The researchers have also confirmed that eliminating these cells through genetic techniques is sufficient to prevent the formation of metastases; that is, mice with colon cancer remain disease-free after removal of the primary tumour and do not experience subsequent relapses. Dr. Batlle's team has also developed a therapeutic strategy to specifically eradicate residual disease and prevent recurrence. They have demonstrated that incipient metastases that are not yet visible can be eliminated by treatment with immunotherapy prior to surgery.

“Our discovery reveals how the group of tumour cells responsible for relapse behaves and also the genes that define them. In addition, it represents a proof of concept that paves the way for the development of new therapies, specifically aimed at eliminating residual disease, as well as new diagnostic tools to identify those patients at the greatest risk of relapse. Finally, our study points to the need for a revision of the clinical guidelines in the treatment of this type of cancer because, in many cases, it would be advisable to prescribe immunotherapy before surgery,” concludes Dr. Batlle.

These discoveries open the possibility of developing new lines of research. Dr. Batlle's laboratory is now focused on studying when HRCs that have reached the liver become "activated" to regenerate a tumour, with the aim to interfere with this process and prevent the formation of metastases. They are also seeking to identify the factors that influence the appearance of these cells and why the number of these cells varies from one patient to another.
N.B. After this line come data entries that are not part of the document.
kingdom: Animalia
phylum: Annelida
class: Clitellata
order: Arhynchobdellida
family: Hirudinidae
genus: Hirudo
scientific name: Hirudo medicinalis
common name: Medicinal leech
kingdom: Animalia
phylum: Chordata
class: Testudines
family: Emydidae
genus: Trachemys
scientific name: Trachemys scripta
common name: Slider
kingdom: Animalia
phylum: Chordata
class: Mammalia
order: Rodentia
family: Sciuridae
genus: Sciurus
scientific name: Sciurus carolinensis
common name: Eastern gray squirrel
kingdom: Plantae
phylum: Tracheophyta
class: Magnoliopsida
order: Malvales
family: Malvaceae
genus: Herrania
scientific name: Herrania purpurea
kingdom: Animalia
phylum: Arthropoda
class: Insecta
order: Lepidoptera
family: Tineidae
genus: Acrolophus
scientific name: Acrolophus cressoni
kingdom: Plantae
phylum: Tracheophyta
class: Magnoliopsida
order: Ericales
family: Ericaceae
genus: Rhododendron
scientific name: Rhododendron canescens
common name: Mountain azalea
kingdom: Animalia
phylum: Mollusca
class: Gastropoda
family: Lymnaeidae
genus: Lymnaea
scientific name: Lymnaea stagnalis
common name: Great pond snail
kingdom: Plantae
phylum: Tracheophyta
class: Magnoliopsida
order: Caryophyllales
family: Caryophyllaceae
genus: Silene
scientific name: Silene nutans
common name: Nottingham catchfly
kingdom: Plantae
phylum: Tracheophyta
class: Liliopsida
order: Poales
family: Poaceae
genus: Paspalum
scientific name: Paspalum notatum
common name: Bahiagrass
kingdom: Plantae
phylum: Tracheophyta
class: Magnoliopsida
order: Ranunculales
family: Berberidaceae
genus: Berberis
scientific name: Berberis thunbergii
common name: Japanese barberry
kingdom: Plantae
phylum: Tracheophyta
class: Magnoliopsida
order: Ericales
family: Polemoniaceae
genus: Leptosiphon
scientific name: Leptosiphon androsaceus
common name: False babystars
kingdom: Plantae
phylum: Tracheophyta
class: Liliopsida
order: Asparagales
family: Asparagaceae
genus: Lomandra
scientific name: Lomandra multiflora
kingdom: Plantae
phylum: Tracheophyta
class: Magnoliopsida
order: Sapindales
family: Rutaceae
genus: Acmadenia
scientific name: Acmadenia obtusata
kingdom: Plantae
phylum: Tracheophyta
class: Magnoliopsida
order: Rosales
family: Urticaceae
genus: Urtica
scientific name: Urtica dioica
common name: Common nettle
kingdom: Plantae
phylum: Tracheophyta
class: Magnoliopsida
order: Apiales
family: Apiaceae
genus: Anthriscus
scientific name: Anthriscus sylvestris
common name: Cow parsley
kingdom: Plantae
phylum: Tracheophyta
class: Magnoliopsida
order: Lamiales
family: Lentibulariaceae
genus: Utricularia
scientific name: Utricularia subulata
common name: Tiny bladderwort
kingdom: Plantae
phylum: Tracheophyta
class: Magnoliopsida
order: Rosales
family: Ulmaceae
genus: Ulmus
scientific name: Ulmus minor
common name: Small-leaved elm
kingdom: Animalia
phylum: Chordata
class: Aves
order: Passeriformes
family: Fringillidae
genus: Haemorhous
This work has involved scientists at IRB Barcelona's Biostatistics and Bioinformatics Unit, headed by Dr. Camile Stephan-Otto, and Advanced Digital Microscopy Core Facility, headed by Julien Colombelli. Researchers from the laboratories headed by the following PIs also collaborated in the study: Dr. Simon Leedham, at Oxford University (UK), Dr. Sabine Tejpar, at the Katholieke Universiteit de Leuven (Belgium), Dr. Holger Heyn, at the Centro Nacional de Análisis Genómico (CNAG-CRG), and Dr. Xavier Trepat, at the Institute for Bioengineering of Catalonia.

The project has received funding from the “La Caixa” Foundation, the Marató de TV3, the Asociación Española Contra el Cáncer, Cancer Research UK, the Spanish Ministerio de Ciencia e Innovación and the European Research Council.

Metastatic recurrence in colorectal cancer arises from residual EMP1+ cells
Adrià Cañellas-Socias, Carme Cortina, Xavier Hernando-Momblona, Sergio Palomo-Ponce, Eoghan J. Mulholland, Gemma Turon, Lidia Mateo, Sefora Conti, Olga Roman, Marta Sevillano, Felipe Slebe, Diana Stork, Adrià Caballé-Mestres, Antonio Berenguer-Llergo, Adrián Álvarez-Varela, Nicola Fenderico, Laura Novellasdemunt, Laura Jiménez-Gracia, Tamara Sipka, Lidia Bardia, Patricia Lorden, Julien Colombelli, Holger Heyn, Xavier Trepat, Sabine Tejpar, Elena Sancho, Daniele V.F. Tauriello, Simon Leedham, Camille Stephan-Otto Attolini, Eduard Batlle
Nature (2022) DOI: 10.1038/s41586-022-05402-9

About IRB Barcelona

Created in 2005 by the Generalitat de Catalunya (Government of Catalonia) and University of Barcelona, IRB Barcelona is a Severo Ochoa Centre of Excellence, a seal that was awarded in 2011. The institute is devoted to conducting research of excellence in biomedicine and to transferring results to clinical practice, thus improving people’s quality of life, while simultaneously promoting the training of outstanding researchers, technology transfer, and public communication of science. Its 27 laboratories and eight core facilities address basic questions in biology and are orientated to diseases such as cancer, metastasis, Alzheimer’s, diabetes, and rare conditions. IRB Barcelona is an international centre that hosts 400 employees and more than 30 nationalities. It is located in the Barcelona Science Park. IRB Barcelona is a CERCA center, and a member of the Barcelona Institute of Science and Technology (BIST).